#### [Transcribed page contents]
· · · · ·

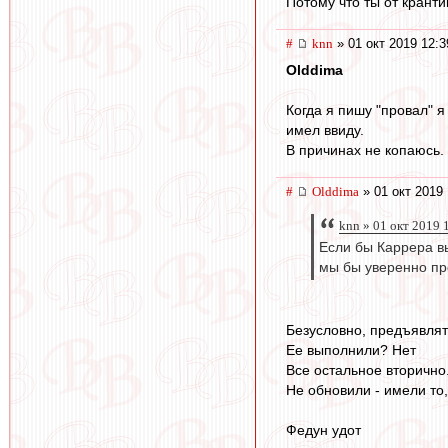
Потому что ты от кранти
#
knn
» 01 окт 2019 12:3
Olddima
Когда я пишу "провал" 
имел ввиду.
В причинах не копаюсь.
#
Olddima
» 01 окт 2019 
knn » 01 окт 2019 
Если бы Каррера вы
мы бы уверенно пр
Безусловно, предъявлят
Ее выполнили? Нет
Все остальное вторично
Не обновили - имели то
Федун удот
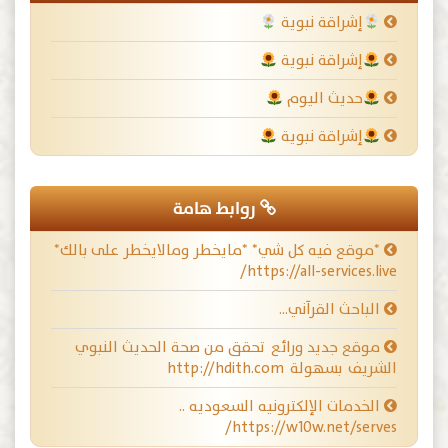
إشراقة نبوية
إشراقة نبوية
حديث اليوم
إشراقة نبوية
روابط هامة
*موقع فيه كل شي* *مايخطر ومالايخطر على بالك*
https://all-services.live/
الباحث القرآني…
موقع جديد ورائع تحقق من صحة الحديث النبوي
الشريف بسهولة http://hdith.com
الخدمات الإلكترونيه السعوديه ..
https://w10w.net/serves/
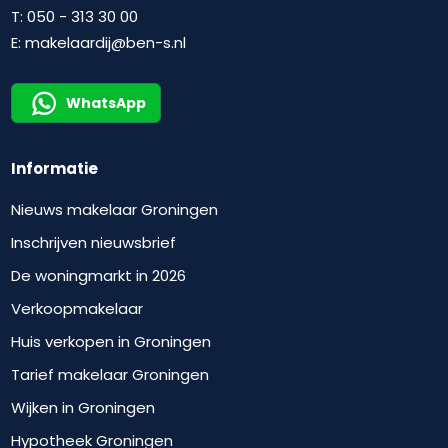
T:
050 - 313 30 00
E:
makelaardij@ben-s.nl
WhatsApp
Informatie
Nieuws makelaar Groningen
Inschrijven nieuwsbrief
De woningmarkt in 2026
Verkoopmakelaar
Huis verkopen in Groningen
Tarief makelaar Groningen
Wijken in Groningen
Hypotheek Groningen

· · · · ·

#### [Job item]
Only lines that contain the string "موقع" count; pick each one out of the records and copy it.

#### [Answer box]
*موقع فيه كل شي* *مايخطر ومالايخطر على بالك*
موقع جديد ورائع تحقق من صحة الحديث النبوي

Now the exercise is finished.